Samsung's Issues Look Weirder by the Day

The WSJ is reporting ($) that Samsung is considering a significant management shake-up to address slumping Galaxy S5 sales and an overall deteriorating mobile device outlook. 

I have the following thoughts/questions:

  • The WSJ, citing sources, reported that Samsung management mistakes and errors contributed to a significant Galaxy S5 inventory buildup "forcing Samsung to increase marketing expenditures to unload the devices". That line sounded odd to me given that Samsung had just come off of a record year for marketing costs, spending $14B in 2013, nearly 14x more than Apple on a dollar basis. Considering most of Samsung's 2013 phone sales involved some portion of this marketing/carrier promotion, were continued 2014 phone promotions actually a result of management incorrectly estimating demand or did Samsung simply carry-over some of these now dependent promotion practices from 2013 to maintain sales momentum?

 

  • The article says 12M Galaxy S5 smartphones were "sold to consumers" in the first three months following launch. That figure seemed low to me, especially when I think back to prior WSJ articles, around the time the Galaxy S5 launched, discussing Samsung's bullish prospects and sales figures. After a few minutes of searching, I found($) the WSJ's "Samsung Says New Galaxy S5 Is Off to Strong Start" article in which Samsung Mobile Chief J.K. Shin was interviewed. He said sales of the Galaxy S5 were 11 million in the first month, outselling the Galaxy S4 by a million. Shin went on to say S5 sales were "much stronger than the Galaxy S4". How did the number of Galaxy S5 phones go from 11 million for the first month of sales to 12 million for the first three months? I assume it once again comes down to the "ship" vs. "sold" dynamic, where Samsung's sell-through sales were much weaker than units shipped to carriers,  but that doesn't give me much comfort as Shin even went out of his way and commented that S5 sales were much stronger than S4. I am left wondering if Shin was lying or if this is a case of Samsung losing touch with reality and not even having data as to how their phones were selling. 

 

  • Galaxy S5 sales were down 50% in China versus Galaxy S4 during the first six months of sales, while the U.S. was the only major market where S5 sales were better than S4. Low-end Chinese smartphone competitors are impacting Samsung much more than third-tier phone vendors in the U.S., where Samsung faces slightly less competitive pressure on the low-end and subsidies mask some of the price differential. I suspect promotions are still playing quite an active role in the U.S. as well.

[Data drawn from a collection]
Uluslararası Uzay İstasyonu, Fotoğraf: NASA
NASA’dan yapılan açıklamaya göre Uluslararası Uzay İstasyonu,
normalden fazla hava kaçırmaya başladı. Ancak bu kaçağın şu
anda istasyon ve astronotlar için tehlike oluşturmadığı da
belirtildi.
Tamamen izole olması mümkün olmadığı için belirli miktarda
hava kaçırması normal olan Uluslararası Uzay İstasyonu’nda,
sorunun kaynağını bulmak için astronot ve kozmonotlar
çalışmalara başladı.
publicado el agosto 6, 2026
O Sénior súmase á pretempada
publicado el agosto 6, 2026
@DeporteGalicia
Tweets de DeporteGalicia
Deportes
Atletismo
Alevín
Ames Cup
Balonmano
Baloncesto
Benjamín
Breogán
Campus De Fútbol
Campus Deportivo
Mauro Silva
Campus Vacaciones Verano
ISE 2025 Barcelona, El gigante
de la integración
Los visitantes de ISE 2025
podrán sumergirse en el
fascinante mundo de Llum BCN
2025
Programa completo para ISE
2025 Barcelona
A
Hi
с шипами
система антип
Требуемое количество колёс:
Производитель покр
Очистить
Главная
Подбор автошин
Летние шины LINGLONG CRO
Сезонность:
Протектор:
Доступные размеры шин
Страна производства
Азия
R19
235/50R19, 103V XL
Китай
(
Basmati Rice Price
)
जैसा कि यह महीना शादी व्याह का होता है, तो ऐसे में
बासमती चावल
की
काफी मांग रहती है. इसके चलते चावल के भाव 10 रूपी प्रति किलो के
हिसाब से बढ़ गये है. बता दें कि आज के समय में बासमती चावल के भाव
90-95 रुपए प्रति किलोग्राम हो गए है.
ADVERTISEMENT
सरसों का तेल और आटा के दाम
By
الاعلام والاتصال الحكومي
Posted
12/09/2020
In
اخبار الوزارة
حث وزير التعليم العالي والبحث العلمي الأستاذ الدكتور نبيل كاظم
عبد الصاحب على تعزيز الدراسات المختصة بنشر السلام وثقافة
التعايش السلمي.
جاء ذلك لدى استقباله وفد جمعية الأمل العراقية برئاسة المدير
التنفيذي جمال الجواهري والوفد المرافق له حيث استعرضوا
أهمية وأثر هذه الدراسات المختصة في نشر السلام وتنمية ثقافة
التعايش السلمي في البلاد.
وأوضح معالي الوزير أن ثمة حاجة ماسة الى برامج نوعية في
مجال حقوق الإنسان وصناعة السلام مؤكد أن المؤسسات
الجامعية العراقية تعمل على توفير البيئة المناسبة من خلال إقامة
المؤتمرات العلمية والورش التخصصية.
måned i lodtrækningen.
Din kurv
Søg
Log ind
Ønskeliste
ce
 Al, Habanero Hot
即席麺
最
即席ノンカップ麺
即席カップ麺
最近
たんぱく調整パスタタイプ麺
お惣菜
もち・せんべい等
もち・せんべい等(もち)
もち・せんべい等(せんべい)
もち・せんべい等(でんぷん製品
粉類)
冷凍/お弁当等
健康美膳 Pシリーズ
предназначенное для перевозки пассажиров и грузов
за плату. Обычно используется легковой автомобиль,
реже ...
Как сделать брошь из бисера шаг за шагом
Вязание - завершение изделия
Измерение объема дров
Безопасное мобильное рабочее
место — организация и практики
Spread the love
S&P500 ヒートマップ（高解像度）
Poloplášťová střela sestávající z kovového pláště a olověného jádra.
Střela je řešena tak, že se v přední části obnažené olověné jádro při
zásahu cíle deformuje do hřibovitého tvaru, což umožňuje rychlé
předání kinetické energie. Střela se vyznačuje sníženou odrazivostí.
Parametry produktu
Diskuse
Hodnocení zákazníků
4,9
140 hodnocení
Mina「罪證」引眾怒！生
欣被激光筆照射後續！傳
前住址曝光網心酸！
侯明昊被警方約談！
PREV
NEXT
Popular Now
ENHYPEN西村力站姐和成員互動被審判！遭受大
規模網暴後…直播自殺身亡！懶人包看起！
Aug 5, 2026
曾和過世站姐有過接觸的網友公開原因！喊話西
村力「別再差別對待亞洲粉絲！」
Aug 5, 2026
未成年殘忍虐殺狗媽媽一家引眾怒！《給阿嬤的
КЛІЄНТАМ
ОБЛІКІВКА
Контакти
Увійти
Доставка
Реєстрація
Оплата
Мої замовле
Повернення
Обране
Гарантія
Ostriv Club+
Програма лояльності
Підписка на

Instruction A: According to the text on Samsung, how much did Samsung spend on marketing in 2013?
Instruction B: Echo the text on Samsung from "I have the following" to "to maintain sales momentum?".
These items were taken from a different source than the text on Samsung.

Expected answer A: Samsung spent $14B on marketing in 2013.

Expected answer B:
I have the following thoughts/questions:

  • The WSJ, citing sources, reported that Samsung management mistakes and errors contributed to a significant Galaxy S5 inventory buildup "forcing Samsung to increase marketing expenditures to unload the devices". That line sounded odd to me given that Samsung had just come off of a record year for marketing costs, spending $14B in 2013, nearly 14x more than Apple on a dollar basis. Considering most of Samsung's 2013 phone sales involved some portion of this marketing/carrier promotion, were continued 2014 phone promotions actually a result of management incorrectly estimating demand or did Samsung simply carry-over some of these now dependent promotion practices from 2013 to maintain sales momentum?